In fact, mem::drop will accept any value, whether it implements Drop or not.
The author of the article is definitely quite confused about Drop vs mem::drop. mem::drop is not an implementation of Drop.
> In fact, mem::drop will accept any value, whether it implements Drop or not.
This doesn't mean that it isn't defined in terms of Drop, because there is no such thing as !Drop in Rust. Even things that are Copy are implicitly Drop, it's just that the copy is dropped instead of the value.
While that mental model could make sense in an abstract way, it's not literally true. Copy types are forbidden to implement Drop.
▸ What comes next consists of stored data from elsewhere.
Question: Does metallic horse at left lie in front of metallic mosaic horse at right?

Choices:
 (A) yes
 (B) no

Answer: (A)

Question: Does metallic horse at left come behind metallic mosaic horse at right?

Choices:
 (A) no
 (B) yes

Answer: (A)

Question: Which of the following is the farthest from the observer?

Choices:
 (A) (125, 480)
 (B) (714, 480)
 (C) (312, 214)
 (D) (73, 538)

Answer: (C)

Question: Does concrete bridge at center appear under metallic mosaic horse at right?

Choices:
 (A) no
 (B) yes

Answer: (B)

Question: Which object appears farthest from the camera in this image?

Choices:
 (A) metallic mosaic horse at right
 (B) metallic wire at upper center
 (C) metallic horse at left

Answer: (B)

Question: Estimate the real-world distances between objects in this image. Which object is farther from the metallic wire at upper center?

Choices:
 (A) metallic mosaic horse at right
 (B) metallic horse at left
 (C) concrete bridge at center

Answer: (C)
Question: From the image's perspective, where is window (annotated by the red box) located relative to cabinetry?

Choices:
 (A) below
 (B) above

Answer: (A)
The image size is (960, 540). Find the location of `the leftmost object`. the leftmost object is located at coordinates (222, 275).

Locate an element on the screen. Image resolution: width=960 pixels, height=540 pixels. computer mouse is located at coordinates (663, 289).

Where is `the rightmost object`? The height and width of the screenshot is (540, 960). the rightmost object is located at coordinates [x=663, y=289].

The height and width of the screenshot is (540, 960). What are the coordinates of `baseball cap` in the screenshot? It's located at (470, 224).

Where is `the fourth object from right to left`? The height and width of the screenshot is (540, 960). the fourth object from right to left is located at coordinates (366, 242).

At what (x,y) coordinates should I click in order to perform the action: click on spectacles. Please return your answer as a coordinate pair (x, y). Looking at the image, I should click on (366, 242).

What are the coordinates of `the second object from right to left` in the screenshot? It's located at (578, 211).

fn takes_drop<T: Drop>(t: T) {
todo!()
}
fn main() {
takes_drop(5i32);
}
error[E0277]: the trait bound `i32: Drop` is not satisfied
--> src/main.rs:6:20
|
6 | takes_drop(5i32);
| ---------- ^^^^ the trait `Drop` is not implemented for `i32`
| |
| required by a bound introduced by this call
|
note: required by a bound in `takes_drop`
--> src/main.rs:1:22
|
1 | fn takes_drop<T: Drop>(t: T) {
| ^^^^ required by this bound in `takes_drop`Would it be more accurate to say that Rust guarantees the droppability of owned values? I know there's a guarantee that &'static items never have their underlying value dropped, but that works because you can never actually hold the static value itself, only its reference.
Everything isn’t implicitly Drop. Drop is an explicit cleanup mechanism that types can opt into.
If it helps you to think of it conceptually as everything having an implicit no-op Drop, then I guess that’s fine, but that’s not what is happening.
There is an automatic Drop “glue code” for types that contain types that implement Drop, so that those will get called, of course. But `i32` does not have Drop, at all.
> Even things that are Copy are implicitly Drop, it's just that the copy is dropped instead of the value.
You cannot implement Drop on a Copy type, so Drop literally never gets called on Copy types. You can’t put non-Copy types inside a Copy type, so there isn’t even Drop glue code. And no, it isn’t implicitly Drop at all! And it has nothing to do with a copy being dropped instead of the original value. Drop isn’t a universal trait.
I also seem to remember in the early post-1.0 days that whether a type implemented Drop or not would significantly impact lifetime analysis, requiring some occasionally obtuse workarounds. Rust lifetime analysis accepts many more correct solutions these days, and it has been awhile since I wrote a lot of Rust code, so I don’t recall how it is these days.
I understand that types that don't implement Drop do not literally have an implicit `Drop` trait implemented for them by the compiler.
What I meant is that there is no "undroppable" type in Rust: the best you can do is make the type panic in a custom Drop implementation, but any function that takes ownership of a value is effectively described as forwarding, dropping, or forgetting that value based on the lifetime/type of its return. In other words, `mem::forget` can only be defined in terms of Drop (or default drop behavior for a type) in terms of ownership semantics, because its signature admits no other possibilities.